Paylaş
Napoli de 11 kişi, Trabzonspor da 11 kişi. Ancak aradaki fark birisi mücadele ediyor ve istiyor, diğeri ise ne mücadele ediyor ne de istiyor. Diyeceksiniz ki kadro kaliteleri ortada. Tamam fakat en azından biraz mücadele edebilir ve direnebilirsiniz. Bu kadar kolay teslim olunur mu? Zaten maç başlar başlamaz işin rengi de belli olmuştu. Napoli, ilk yarıda tam 40 dakika Trabzonspor’u ne oynattı ne de doğru dürüst top gösterdi. Bu arada 3 tane de gol attı ve ilk yarının son 5 dakikasında dinlendi. Trabzonspor ne mi yaptı, hiçbir şey yapmadı! 27 dakikada hem ilk yarı hem de maç bitti. Trabzonspor, oyuna adapte olana kadar Napoli işini bitiriverdi. Adamlar o kadar motive olmuşlar ki 3-0’dan sonra bile dur durak bilmediler ve akın akın çok kolayca geldiler. Karşılarında ne direnen ne de mücadele eden bir takım vardı. Tam anlamıyla ilk yarının kısa özeti, rezalet ve hezimet oldu.

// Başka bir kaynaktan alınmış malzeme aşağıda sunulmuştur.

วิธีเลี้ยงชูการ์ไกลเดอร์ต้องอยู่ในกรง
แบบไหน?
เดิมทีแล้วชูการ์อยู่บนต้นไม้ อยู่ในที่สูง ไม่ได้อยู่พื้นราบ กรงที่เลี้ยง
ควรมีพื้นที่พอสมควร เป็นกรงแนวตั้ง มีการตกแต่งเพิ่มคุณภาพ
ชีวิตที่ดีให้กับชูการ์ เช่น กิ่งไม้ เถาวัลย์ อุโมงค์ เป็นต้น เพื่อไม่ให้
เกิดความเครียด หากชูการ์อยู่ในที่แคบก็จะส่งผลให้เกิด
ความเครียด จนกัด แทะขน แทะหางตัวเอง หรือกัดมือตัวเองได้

İŞİMİZ ARTIK MUCİZELERE KALDI
Napoli, skorun da verdiği avantajla ikinci yarıya sakin başladı. İlk yarıdaki gibi akın akın gelmedi ve Trabzonspor’un oynamasına da izin verdi. Ancak Trabzonspor’un o gücü bile yoktu. İkinci yarının 5-10 dakikasında biraz mücadele ederek, pres yaptı ve iyi oynar gözüktü, o kadar. İyi oynar derken, öyle pozisyon falan bulduğunu zannetmeyin sakın! Napoli, oyunu hep kontrolünde tuttu ve tempoyu da kendisi ayarladı.
70’den sonra ise Napoli oyunu rölantiye alarak iyice dinlenmeye çekildi. İtalyan ekibi turu geçmek için ne gerekiyorsa yapmıştı. Trabzonspor’a rövanş maçında yalnızca mucize kaldı. Türkiye Kupası’ndan sonra Avrupa Kupası defteri de bence kapandı. Ersun Yanal’ın bundan sonra önümüzdeki sezonların planlarını yapması gerekir. Ersun Hoca’nın elinde kalan yalnızca Süper Lig. Süper Lig şampiyonluğu için de gerçekçi olmak gerekirse şansı fazla yok. Ancak önümüzdeki sezon Avrupa’da olmak için sonuna kadar Trabzonspor’un savaşması gerekir.